* _WHAT IS REQUIRED_
Write out all of the entries exactly, please.

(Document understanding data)
━━━━━━━━━━━━━━━━━━━━
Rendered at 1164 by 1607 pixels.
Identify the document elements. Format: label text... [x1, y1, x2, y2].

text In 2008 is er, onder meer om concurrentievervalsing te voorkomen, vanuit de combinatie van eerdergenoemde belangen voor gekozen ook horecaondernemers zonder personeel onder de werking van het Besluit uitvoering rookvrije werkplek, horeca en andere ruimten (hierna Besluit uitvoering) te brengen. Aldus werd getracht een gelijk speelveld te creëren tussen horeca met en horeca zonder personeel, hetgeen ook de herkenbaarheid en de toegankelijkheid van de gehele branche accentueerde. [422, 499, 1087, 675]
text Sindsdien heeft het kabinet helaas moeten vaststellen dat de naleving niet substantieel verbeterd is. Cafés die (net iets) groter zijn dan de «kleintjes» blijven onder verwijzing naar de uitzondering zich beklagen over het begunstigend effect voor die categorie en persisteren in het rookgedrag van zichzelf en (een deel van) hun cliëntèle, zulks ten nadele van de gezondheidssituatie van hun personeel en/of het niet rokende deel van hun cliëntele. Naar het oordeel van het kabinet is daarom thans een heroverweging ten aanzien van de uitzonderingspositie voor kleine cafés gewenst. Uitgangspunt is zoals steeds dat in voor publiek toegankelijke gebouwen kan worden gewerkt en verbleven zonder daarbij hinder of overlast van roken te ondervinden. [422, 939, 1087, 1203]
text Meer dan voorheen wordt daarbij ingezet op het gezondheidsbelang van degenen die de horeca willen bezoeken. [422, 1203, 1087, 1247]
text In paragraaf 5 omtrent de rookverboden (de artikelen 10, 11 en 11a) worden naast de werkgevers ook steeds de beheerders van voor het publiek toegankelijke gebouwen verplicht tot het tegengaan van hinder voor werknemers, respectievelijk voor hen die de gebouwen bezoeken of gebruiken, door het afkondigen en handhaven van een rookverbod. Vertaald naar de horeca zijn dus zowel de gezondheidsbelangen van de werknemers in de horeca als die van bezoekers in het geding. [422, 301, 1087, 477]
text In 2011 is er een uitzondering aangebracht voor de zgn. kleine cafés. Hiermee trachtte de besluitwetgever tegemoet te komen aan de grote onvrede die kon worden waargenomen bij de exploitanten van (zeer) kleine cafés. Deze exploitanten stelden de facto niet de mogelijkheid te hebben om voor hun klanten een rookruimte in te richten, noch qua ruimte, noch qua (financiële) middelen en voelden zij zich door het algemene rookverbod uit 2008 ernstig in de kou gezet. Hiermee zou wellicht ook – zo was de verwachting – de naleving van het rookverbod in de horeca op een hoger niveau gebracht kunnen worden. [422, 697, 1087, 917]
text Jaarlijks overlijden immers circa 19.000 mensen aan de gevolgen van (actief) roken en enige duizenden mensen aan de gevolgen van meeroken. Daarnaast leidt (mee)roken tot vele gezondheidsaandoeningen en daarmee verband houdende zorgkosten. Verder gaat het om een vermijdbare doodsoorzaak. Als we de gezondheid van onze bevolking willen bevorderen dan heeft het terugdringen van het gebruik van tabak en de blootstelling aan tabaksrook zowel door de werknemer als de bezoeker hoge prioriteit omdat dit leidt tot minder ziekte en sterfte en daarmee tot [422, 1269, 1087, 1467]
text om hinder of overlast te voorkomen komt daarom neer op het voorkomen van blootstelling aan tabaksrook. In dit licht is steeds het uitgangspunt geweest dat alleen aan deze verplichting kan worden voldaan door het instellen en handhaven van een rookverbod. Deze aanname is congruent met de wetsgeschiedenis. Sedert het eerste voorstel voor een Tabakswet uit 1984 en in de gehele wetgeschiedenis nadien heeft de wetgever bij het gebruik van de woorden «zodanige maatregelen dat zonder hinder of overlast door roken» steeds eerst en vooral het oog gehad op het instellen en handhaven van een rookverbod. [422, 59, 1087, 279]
━━━━━━━━━━━━━━━━━━━━
* _ANSWER TO THIS EXERCISE_
Rendered at 1164 by 1607 pixels.
Identify the document elements. Format: label text... [x1, y1, x2, y2].

text In 2008 is er, onder meer om concurrentievervalsing te voorkomen, vanuit de combinatie van eerdergenoemde belangen voor gekozen ook horecaondernemers zonder personeel onder de werking van het Besluit uitvoering rookvrije werkplek, horeca en andere ruimten (hierna Besluit uitvoering) te brengen. Aldus werd getracht een gelijk speelveld te creëren tussen horeca met en horeca zonder personeel, hetgeen ook de herkenbaarheid en de toegankelijkheid van de gehele branche accentueerde. [422, 499, 1087, 675]
text Sindsdien heeft het kabinet helaas moeten vaststellen dat de naleving niet substantieel verbeterd is. Cafés die (net iets) groter zijn dan de «kleintjes» blijven onder verwijzing naar de uitzondering zich beklagen over het begunstigend effect voor die categorie en persisteren in het rookgedrag van zichzelf en (een deel van) hun cliëntèle, zulks ten nadele van de gezondheidssituatie van hun personeel en/of het niet rokende deel van hun cliëntele. Naar het oordeel van het kabinet is daarom thans een heroverweging ten aanzien van de uitzonderingspositie voor kleine cafés gewenst. Uitgangspunt is zoals steeds dat in voor publiek toegankelijke gebouwen kan worden gewerkt en verbleven zonder daarbij hinder of overlast van roken te ondervinden. [422, 939, 1087, 1203]
text Meer dan voorheen wordt daarbij ingezet op het gezondheidsbelang van degenen die de horeca willen bezoeken. [422, 1203, 1087, 1247]
text In paragraaf 5 omtrent de rookverboden (de artikelen 10, 11 en 11a) worden naast de werkgevers ook steeds de beheerders van voor het publiek toegankelijke gebouwen verplicht tot het tegengaan van hinder voor werknemers, respectievelijk voor hen die de gebouwen bezoeken of gebruiken, door het afkondigen en handhaven van een rookverbod. Vertaald naar de horeca zijn dus zowel de gezondheidsbelangen van de werknemers in de horeca als die van bezoekers in het geding. [422, 301, 1087, 477]
text In 2011 is er een uitzondering aangebracht voor de zgn. kleine cafés. Hiermee trachtte de besluitwetgever tegemoet te komen aan de grote onvrede die kon worden waargenomen bij de exploitanten van (zeer) kleine cafés. Deze exploitanten stelden de facto niet de mogelijkheid te hebben om voor hun klanten een rookruimte in te richten, noch qua ruimte, noch qua (financiële) middelen en voelden zij zich door het algemene rookverbod uit 2008 ernstig in de kou gezet. Hiermee zou wellicht ook – zo was de verwachting – de naleving van het rookverbod in de horeca op een hoger niveau gebracht kunnen worden. [422, 697, 1087, 917]
text Jaarlijks overlijden immers circa 19.000 mensen aan de gevolgen van (actief) roken en enige duizenden mensen aan de gevolgen van meeroken. Daarnaast leidt (mee)roken tot vele gezondheidsaandoeningen en daarmee verband houdende zorgkosten. Verder gaat het om een vermijdbare doodsoorzaak. Als we de gezondheid van onze bevolking willen bevorderen dan heeft het terugdringen van het gebruik van tabak en de blootstelling aan tabaksrook zowel door de werknemer als de bezoeker hoge prioriteit omdat dit leidt tot minder ziekte en sterfte en daarmee tot [422, 1269, 1087, 1467]
text om hinder of overlast te voorkomen komt daarom neer op het voorkomen van blootstelling aan tabaksrook. In dit licht is steeds het uitgangspunt geweest dat alleen aan deze verplichting kan worden voldaan door het instellen en handhaven van een rookverbod. Deze aanname is congruent met de wetsgeschiedenis. Sedert het eerste voorstel voor een Tabakswet uit 1984 en in de gehele wetgeschiedenis nadien heeft de wetgever bij het gebruik van de woorden «zodanige maatregelen dat zonder hinder of overlast door roken» steeds eerst en vooral het oog gehad op het instellen en handhaven van een rookverbod. [422, 59, 1087, 279]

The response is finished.